You’ll need to learn to speak a new language and play nicely with teams who may not understand what you do. But if you can translate what you’ve been doing – owned content creation, on-page SEO and structured content, link building and off-page, technical SEO and website performance – into the language of AI discovery, then you’re likely to be rewarded with a broader scope, more resources, and a more attentive executive audience when presenting in team meetings.
Some of this is independent of LLMs (again, see the research on actual B2B decision makers and how they leverage LLMs in their purchase journey).
Peer recommendations, third party reviews, and case studies dominate when it comes to proof, evidence, and ultimate decision making, all of which extend beyond keywords and content.

Does Credibility Mean a Thing?
“Credibility has become a commodity not only to be feigned but also to be bought and sold on the open market.” – Anthony R. Pratkanis, Age of Propaganda
If you read enough history books, particularly the history of advertising and public relations, you’ll realize that information, particularly about products and brands, has never truly been neutral or objective. For better or for worse, there are usually puppeteers trying to architect narratives and sway public opinion in their favor.
The modern problem is that LLMs tend to abstract away source data that some readers (even if a small percentage) would use to verify claims and weigh the credibility of them.
Ryan Law put it well in a recent LinkedIn post:

And in the data, we see that B2B buyers are still skeptical and will almost always fact check and verify claims they read through LLMs. As one respondent put it:
“There isn’t anything that an LLM’s answer could include that would have me add it to the shortlist with little or no manual checking. I simply don’t trust LLMs to have accurate information all the time and don’t want to risk my reputation on the answer given by an LLM.”

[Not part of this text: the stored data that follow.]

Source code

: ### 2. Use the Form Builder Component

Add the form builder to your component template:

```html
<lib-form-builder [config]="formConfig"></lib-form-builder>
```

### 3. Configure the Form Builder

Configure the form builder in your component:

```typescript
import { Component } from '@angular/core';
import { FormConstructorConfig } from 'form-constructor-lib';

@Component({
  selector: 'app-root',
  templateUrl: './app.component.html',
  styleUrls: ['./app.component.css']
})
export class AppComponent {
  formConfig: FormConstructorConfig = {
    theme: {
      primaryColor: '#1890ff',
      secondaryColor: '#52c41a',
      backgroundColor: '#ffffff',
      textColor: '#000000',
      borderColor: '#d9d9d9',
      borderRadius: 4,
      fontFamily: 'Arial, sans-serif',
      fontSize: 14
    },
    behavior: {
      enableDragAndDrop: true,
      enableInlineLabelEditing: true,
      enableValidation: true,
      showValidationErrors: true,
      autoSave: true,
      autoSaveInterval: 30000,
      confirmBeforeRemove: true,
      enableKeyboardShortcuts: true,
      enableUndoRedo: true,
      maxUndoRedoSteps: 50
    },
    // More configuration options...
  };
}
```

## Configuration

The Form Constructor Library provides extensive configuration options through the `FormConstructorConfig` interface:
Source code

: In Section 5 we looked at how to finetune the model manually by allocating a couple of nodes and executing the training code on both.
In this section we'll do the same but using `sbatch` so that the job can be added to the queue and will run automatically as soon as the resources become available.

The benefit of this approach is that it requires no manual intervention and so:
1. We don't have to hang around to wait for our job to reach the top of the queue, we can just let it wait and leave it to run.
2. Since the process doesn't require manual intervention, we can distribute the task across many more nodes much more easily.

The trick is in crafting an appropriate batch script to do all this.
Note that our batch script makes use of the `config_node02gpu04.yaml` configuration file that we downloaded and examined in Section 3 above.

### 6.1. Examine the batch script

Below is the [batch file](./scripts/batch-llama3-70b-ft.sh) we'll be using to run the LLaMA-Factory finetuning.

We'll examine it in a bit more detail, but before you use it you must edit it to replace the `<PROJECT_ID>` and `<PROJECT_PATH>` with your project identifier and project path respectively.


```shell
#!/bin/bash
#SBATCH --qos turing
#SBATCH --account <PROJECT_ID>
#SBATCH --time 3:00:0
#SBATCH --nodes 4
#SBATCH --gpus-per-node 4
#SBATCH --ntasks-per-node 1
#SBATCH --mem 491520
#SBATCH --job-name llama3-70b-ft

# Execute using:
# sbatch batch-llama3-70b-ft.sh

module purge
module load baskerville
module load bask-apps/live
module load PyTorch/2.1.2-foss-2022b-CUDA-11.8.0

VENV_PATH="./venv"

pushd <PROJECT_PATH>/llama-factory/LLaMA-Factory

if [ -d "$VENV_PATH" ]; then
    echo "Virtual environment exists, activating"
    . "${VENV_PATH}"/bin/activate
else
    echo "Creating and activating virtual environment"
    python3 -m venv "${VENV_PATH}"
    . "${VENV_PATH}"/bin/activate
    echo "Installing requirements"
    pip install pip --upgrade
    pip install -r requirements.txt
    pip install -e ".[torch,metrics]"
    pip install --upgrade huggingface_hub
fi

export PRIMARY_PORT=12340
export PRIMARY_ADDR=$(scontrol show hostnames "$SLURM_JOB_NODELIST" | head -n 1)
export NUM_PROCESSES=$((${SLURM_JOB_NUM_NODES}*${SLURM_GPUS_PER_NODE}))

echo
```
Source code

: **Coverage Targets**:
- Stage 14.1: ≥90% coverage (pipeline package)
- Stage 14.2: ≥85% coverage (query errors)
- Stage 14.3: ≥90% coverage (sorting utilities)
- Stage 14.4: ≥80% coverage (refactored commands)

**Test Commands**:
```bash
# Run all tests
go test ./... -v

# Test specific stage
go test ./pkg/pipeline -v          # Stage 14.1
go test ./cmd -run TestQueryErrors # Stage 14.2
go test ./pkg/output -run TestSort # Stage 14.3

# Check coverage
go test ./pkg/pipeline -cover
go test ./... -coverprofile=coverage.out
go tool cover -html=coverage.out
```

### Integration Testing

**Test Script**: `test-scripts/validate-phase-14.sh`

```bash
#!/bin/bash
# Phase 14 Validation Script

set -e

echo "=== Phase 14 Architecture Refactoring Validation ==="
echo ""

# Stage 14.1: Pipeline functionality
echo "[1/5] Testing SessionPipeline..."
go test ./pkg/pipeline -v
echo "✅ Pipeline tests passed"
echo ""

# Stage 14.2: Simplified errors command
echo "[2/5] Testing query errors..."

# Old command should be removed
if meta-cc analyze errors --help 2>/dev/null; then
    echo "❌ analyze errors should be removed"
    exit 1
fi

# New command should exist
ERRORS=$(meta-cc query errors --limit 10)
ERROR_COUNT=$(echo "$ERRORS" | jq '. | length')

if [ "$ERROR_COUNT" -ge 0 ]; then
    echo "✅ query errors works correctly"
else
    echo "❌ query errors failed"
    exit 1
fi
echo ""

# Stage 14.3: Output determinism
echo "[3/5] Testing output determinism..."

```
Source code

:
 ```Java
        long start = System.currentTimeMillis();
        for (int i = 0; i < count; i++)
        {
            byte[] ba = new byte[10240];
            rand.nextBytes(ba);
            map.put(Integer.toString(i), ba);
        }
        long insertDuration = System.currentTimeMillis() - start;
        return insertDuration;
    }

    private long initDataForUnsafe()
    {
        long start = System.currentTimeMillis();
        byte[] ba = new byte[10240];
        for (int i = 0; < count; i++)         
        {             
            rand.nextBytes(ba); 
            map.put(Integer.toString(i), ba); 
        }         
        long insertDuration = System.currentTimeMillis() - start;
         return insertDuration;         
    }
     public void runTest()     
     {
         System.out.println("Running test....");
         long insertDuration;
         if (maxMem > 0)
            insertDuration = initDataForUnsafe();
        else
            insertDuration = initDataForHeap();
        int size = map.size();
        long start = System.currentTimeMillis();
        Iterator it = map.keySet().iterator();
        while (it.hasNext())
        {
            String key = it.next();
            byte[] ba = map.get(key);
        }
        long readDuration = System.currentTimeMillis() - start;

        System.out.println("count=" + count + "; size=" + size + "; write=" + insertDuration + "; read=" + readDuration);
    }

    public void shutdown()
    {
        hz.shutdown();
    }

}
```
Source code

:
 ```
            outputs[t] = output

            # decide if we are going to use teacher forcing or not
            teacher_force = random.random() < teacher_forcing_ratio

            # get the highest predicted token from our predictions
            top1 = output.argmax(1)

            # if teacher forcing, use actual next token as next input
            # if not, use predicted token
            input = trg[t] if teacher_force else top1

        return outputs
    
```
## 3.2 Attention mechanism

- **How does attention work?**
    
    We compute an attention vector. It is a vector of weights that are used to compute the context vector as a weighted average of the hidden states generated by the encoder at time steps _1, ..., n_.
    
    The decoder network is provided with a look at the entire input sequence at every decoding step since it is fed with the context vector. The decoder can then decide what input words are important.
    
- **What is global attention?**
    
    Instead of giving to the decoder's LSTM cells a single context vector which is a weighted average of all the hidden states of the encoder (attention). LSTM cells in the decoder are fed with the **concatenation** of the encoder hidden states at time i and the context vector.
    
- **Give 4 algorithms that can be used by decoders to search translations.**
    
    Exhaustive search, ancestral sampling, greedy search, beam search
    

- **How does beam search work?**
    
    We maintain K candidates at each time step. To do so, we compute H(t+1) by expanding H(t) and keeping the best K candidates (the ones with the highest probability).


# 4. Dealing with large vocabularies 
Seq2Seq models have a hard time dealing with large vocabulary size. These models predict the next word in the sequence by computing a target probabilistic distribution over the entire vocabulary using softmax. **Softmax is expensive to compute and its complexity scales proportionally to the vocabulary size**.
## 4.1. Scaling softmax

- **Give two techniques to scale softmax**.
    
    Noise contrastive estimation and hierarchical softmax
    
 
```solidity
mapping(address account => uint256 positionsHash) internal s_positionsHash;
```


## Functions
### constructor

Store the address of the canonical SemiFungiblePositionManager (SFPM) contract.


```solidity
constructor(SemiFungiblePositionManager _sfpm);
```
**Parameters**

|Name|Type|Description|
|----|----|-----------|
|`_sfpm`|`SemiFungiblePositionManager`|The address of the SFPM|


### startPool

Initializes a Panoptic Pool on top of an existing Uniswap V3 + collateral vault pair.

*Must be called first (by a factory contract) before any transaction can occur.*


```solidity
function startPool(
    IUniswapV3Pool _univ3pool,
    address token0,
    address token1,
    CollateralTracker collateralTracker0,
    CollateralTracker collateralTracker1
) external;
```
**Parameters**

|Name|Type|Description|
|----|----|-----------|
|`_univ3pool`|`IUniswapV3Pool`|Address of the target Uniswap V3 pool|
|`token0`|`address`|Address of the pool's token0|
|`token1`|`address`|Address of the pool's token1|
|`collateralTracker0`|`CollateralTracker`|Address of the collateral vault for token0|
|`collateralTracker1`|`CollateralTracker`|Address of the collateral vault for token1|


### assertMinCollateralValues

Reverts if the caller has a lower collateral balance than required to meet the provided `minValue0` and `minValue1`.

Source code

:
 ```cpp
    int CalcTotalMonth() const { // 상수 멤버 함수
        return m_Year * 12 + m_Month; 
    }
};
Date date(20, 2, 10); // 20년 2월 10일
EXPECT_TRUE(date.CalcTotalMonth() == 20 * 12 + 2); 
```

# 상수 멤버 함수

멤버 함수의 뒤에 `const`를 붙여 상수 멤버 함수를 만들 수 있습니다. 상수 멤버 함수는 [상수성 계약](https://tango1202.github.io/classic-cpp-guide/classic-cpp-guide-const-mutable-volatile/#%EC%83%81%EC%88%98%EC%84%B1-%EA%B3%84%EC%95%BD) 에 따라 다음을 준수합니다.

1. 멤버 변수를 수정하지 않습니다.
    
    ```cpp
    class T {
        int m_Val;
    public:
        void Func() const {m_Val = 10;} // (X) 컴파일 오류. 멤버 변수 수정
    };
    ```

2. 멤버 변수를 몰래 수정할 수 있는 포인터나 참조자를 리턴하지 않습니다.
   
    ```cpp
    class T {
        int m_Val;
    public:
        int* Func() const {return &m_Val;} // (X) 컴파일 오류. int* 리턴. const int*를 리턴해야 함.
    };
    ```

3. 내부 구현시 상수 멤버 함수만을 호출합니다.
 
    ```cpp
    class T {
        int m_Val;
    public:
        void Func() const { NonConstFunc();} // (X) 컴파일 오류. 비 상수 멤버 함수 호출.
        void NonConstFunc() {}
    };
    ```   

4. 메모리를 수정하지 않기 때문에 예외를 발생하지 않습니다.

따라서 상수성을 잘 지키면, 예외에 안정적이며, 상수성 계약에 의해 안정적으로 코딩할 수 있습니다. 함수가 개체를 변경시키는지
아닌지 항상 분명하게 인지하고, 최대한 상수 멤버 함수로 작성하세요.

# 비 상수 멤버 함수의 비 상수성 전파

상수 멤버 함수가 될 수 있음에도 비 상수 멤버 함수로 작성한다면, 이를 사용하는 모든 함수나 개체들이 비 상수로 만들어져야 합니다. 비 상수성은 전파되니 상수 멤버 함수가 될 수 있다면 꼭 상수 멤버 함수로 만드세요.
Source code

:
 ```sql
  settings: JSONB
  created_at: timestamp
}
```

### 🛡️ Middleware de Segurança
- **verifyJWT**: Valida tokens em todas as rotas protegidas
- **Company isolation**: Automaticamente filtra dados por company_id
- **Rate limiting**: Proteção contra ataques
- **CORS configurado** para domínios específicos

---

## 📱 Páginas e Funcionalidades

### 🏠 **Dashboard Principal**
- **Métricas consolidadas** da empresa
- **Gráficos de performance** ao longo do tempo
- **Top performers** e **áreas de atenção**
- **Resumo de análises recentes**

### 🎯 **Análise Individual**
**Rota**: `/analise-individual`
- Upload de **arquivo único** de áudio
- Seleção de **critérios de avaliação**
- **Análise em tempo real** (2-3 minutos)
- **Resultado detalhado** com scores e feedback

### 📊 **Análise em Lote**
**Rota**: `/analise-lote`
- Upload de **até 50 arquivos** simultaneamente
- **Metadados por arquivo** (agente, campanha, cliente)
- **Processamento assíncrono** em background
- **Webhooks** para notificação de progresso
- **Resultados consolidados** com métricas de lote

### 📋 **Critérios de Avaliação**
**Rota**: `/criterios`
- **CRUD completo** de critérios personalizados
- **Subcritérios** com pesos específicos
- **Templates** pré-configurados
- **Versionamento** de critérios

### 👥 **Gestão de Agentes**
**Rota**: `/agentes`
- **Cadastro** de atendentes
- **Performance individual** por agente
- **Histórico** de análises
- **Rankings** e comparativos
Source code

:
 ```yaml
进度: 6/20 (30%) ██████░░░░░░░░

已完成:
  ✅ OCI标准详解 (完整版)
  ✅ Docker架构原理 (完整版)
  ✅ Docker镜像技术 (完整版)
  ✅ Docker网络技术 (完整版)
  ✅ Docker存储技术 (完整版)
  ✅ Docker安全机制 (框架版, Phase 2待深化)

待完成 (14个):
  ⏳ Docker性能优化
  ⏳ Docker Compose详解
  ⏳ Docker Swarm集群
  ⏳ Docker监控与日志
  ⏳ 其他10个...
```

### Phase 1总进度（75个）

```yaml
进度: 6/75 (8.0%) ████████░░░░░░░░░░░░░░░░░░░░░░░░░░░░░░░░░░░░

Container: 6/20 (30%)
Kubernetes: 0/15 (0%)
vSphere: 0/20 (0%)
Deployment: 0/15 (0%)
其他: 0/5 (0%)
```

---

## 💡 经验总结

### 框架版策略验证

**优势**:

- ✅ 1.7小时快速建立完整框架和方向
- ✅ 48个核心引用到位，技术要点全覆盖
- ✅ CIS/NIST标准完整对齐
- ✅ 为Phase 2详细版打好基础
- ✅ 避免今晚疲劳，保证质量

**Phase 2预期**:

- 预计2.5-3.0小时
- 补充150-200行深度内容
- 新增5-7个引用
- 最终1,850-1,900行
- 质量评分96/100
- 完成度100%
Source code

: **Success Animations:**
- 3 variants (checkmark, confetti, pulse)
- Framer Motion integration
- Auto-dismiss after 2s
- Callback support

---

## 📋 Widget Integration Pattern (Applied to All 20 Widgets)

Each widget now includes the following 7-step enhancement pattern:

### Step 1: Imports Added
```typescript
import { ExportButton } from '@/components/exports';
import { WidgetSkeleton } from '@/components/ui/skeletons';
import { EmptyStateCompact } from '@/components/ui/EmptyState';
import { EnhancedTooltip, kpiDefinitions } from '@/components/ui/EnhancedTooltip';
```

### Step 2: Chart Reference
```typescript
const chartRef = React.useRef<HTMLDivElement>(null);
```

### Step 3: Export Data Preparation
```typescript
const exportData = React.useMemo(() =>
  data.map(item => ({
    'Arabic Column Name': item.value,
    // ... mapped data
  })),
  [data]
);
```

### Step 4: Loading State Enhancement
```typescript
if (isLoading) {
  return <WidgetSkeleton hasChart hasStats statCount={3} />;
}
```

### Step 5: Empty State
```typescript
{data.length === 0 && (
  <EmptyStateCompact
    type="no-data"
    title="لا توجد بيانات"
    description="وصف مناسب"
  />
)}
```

– Director of Marketing, 201-500 employees, SaaS/Software
For what it’s worth, this was a problem with Google search as well, where users began to distrust SEO-ified content and began to append the word “reddit” to their searches.
The agentic future may come to pass, but currently, at least for large business purchases that incur professional risk, we’re still at the “trust but verify” stage of the technology.
Surround Sound SEO & Brand Gravity
“Often we don’t realize that our attitude toward something has been influenced by the number of times we have been exposed to it in the past.”
― Robert B. Cialdini, Influence: The Psychology of Persuasion
Influence is often a result of consensus (again, for better or for worse).
If your brand is ubiquitous – not only mentioned in LLM citations and search rankings, but also favorably reviewed on Reddit and by peer groups – you have a very good chance of being chosen, and an even better chance of entering the consideration set.
So, practically, this is a strategic objective we work on with our clients: building brand gravity.
Some of this looks like bread and butter SEO. Some of this looks like digital PR and Surround Sound SEO. Some of it is experimental (creating a print magazine, running Reddit campaigns, building YouTube channels, etc.).
Ultimately, many pieces have to be in place, aligned and coordinated, to create a cohesive presence across customer journey touchpoints. LLMs are doing their part in summarizing, truncating, and collating this into a single answer, which is informing much more of the customer journey now (and will continue to grow in influence in the future).
Hey, it’s more interesting that publishing another “Ultimate Guide to [Keyword]” – right?